In that case any languages supporting function is "first-order functional programming." It's kind of meaningless when we are talking about real functional languages. PHP can define a function that takes a value and returns a value, and thus it can do "first-order functional programming." But no one claims PHP is a functional language. (Not to degrade PHP, it's a good language doing what it does best.)

All these twisting the definition of functional programming just produce more confusion.

What most C derivative programming languages call a "function" is not actually a "function" in the sense meant in "functional programming". It is more accurately called a "procedure". While you can write a "functional function" in php, there's nothing inherent about php's "functions" that makes them "functional". it's up to the programmer to make them so.

On the other hand, a "formula" in excel is inherently a "functional" function or "first order function". Why? two things: No side effects, and statelessness- that is, the order of the computation is theoretically implicit: a value can be computed in a number of different arbitrary orders without effecting the final result.-- not explicit- like in php, where you are specifying an exact order of operations by the order of statements in a procedure ("function").

Another thing about statelessness is that given the same input, a "first order function" must always return the same output.

The fact that order is not explicit in excel, that there is no user controlled "state" means that there's certain associative, commutative and compositional properties available to "first order" functions that are not possible with a procedure that is not guaranteed to be a first order function.

it's the difference between deciding to do functional programming in an imperative language, and having functional programming structurally enforced by the language.

The "pure" functions are just a subset of "procedure" functions. One can always restrict to use the "pure" function in PHP and yes, that's "first-order functional programming" in PHP. The question is: do we call PHP a functional language?

Likewise, Excel can do stateful update with side effect. The cell formula function happens to be a subset of all it can do. Sure, we can claim it's "first-order functional programming." But do we want to call it a functional language?

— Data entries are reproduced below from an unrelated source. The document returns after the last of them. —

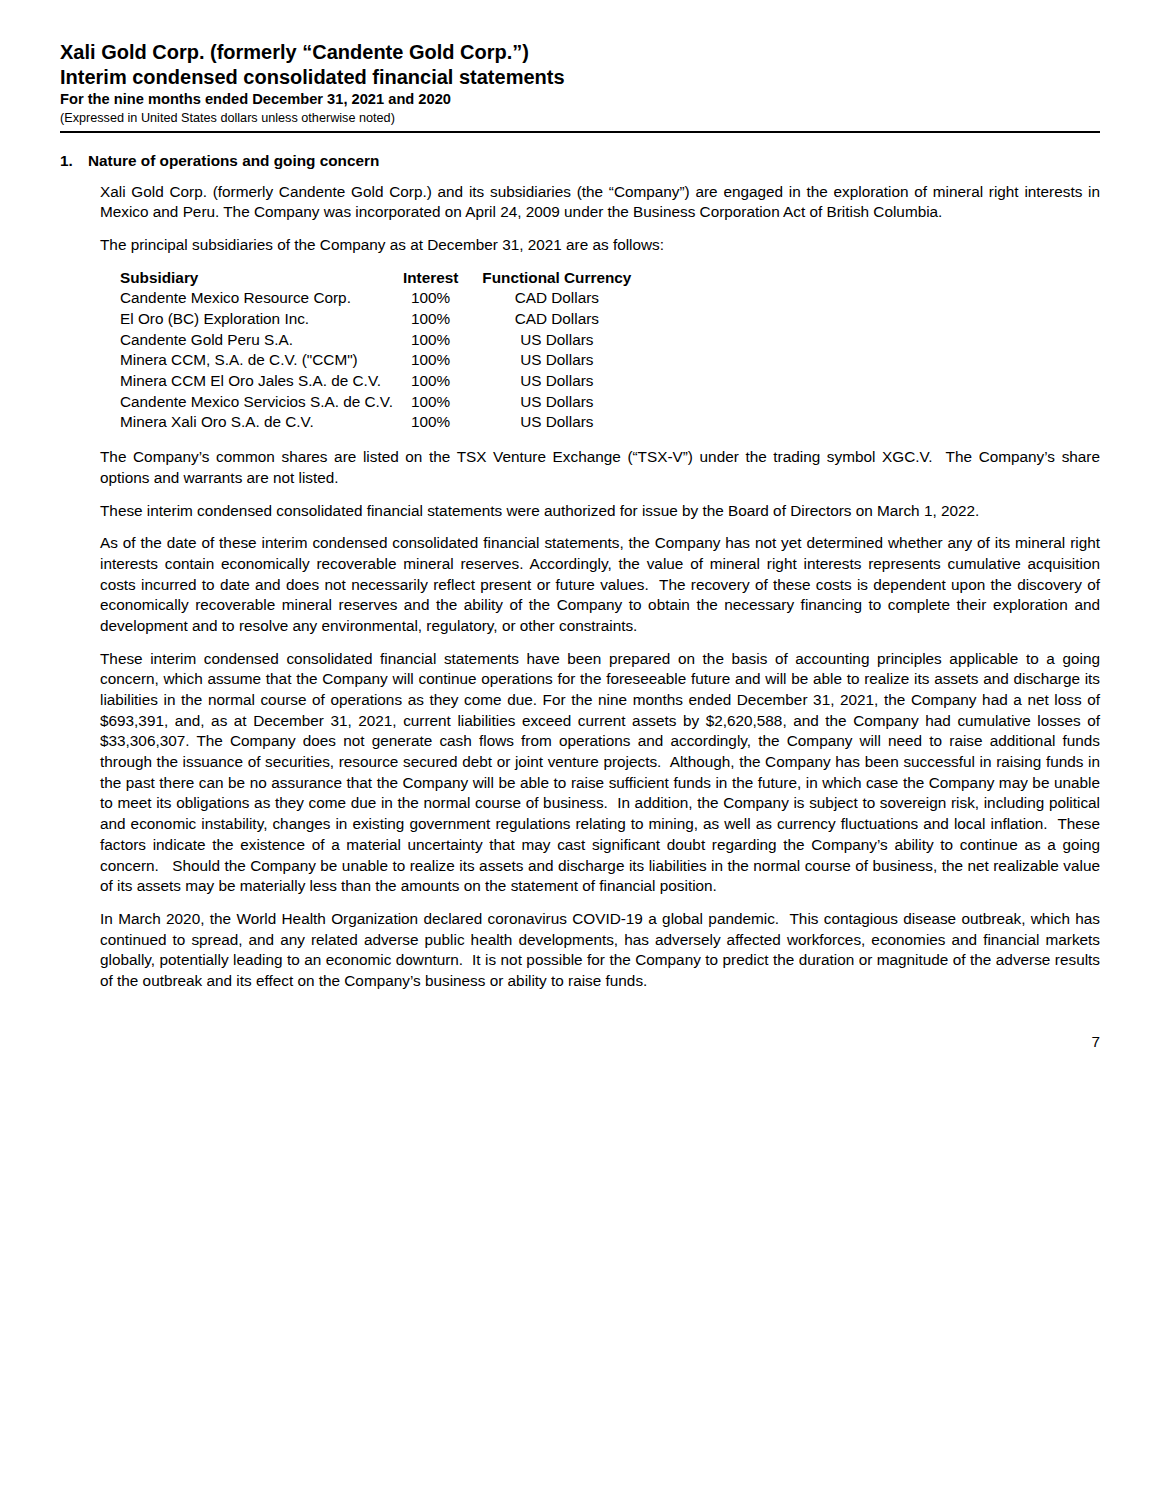Xali Gold Corp. (formerly “Candente Gold Corp.”)
Interim condensed consolidated financial statements
For the nine months ended December 31, 2021 and 2020
(Expressed in United States dollars unless otherwise noted)
1. Nature of operations and going concern
Xali Gold Corp. (formerly Candente Gold Corp.) and its subsidiaries (the “Company”) are engaged in the exploration of mineral right interests in Mexico and Peru. The Company was incorporated on April 24, 2009 under the Business Corporation Act of British Columbia.
The principal subsidiaries of the Company as at December 31, 2021 are as follows:
| Subsidiary | Interest | Functional Currency |
| --- | --- | --- |
| Candente Mexico Resource Corp. | 100% | CAD Dollars |
| El Oro (BC) Exploration Inc. | 100% | CAD Dollars |
| Candente Gold Peru S.A. | 100% | US Dollars |
| Minera CCM, S.A. de C.V. ("CCM") | 100% | US Dollars |
| Minera CCM El Oro Jales S.A. de C.V. | 100% | US Dollars |
| Candente Mexico Servicios S.A. de C.V. | 100% | US Dollars |
| Minera Xali Oro S.A. de C.V. | 100% | US Dollars |
The Company’s common shares are listed on the TSX Venture Exchange (“TSX-V”) under the trading symbol XGC.V. The Company’s share options and warrants are not listed.
These interim condensed consolidated financial statements were authorized for issue by the Board of Directors on March 1, 2022.
As of the date of these interim condensed consolidated financial statements, the Company has not yet determined whether any of its mineral right interests contain economically recoverable mineral reserves. Accordingly, the value of mineral right interests represents cumulative acquisition costs incurred to date and does not necessarily reflect present or future values. The recovery of these costs is dependent upon the discovery of economically recoverable mineral reserves and the ability of the Company to obtain the necessary financing to complete their exploration and development and to resolve any environmental, regulatory, or other constraints.
These interim condensed consolidated financial statements have been prepared on the basis of accounting principles applicable to a going concern, which assume that the Company will continue operations for the foreseeable future and will be able to realize its assets and discharge its liabilities in the normal course of operations as they come due. For the nine months ended December 31, 2021, the Company had a net loss of $693,391, and, as at December 31, 2021, current liabilities exceed current assets by $2,620,588, and the Company had cumulative losses of $33,306,307. The Company does not generate cash flows from operations and accordingly, the Company will need to raise additional funds through the issuance of securities, resource secured debt or joint venture projects. Although, the Company has been successful in raising funds in the past there can be no assurance that the Company will be able to raise sufficient funds in the future, in which case the Company may be unable to meet its obligations as they come due in the normal course of business. In addition, the Company is subject to sovereign risk, including political and economic instability, changes in existing government regulations relating to mining, as well as currency fluctuations and local inflation. These factors indicate the existence of a material uncertainty that may cast significant doubt regarding the Company’s ability to continue as a going concern. Should the Company be unable to realize its assets and discharge its liabilities in the normal course of business, the net realizable value of its assets may be materially less than the amounts on the statement of financial position.
In March 2020, the World Health Organization declared coronavirus COVID-19 a global pandemic. This contagious disease outbreak, which has continued to spread, and any related adverse public health developments, has adversely affected workforces, economies and financial markets globally, potentially leading to an economic downturn. It is not possible for the Company to predict the duration or magnitude of the adverse results of the outbreak and its effect on the Company’s business or ability to raise funds.
7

My point is that "first-order functional programming" is a really weak qualifier to call a language functional.

You can do "Object Oriented programming" in C++. you can also do "OOP" in plain C, but why do we call C++ an "OO Language" but not C? because the design of the language itself encourages and enforces a particular style of "OOP".

In this case, I believe the "Excel is a functional language" meme is using "Excel" not to include ALL the things that excel does, which includes things like VB and Javascript scripting, but as shorthand for the spreadsheet model of application, and more specifically aimed at Excel's formula language, which enforces the creation of first order functions by excluding the possibility of state-fulness and side-effects from the language's design. It is the fact that this is inherent in its design that merits calling it a functional language, while in php there are no such design choices which enforce or even encourage a functional way of writing code.

Another point to make is that the "Excel is functional" meme is so useful is because, as soon as you tell most programmers that "functional programming" has no variables, no state, and no side-effects, they can't imagine how it's possible to actually do anything useful in a functional language. On the other hand, most programmers do know how to do useful things in a spreadsheet program- which happens to be effectively equivalent to a stateless side-effect free "pure" functional programming language.
That's kind of false advertisement. Excel (or spreadsheet in general) is great and easy to use because of declarative programming, not because of functional programming. The functional programming aspect of it is minimal. No variables, no state, and no side-effects are mainly attribute of declarative programming.

The most important aspect of being functional, high order function, is completely missing.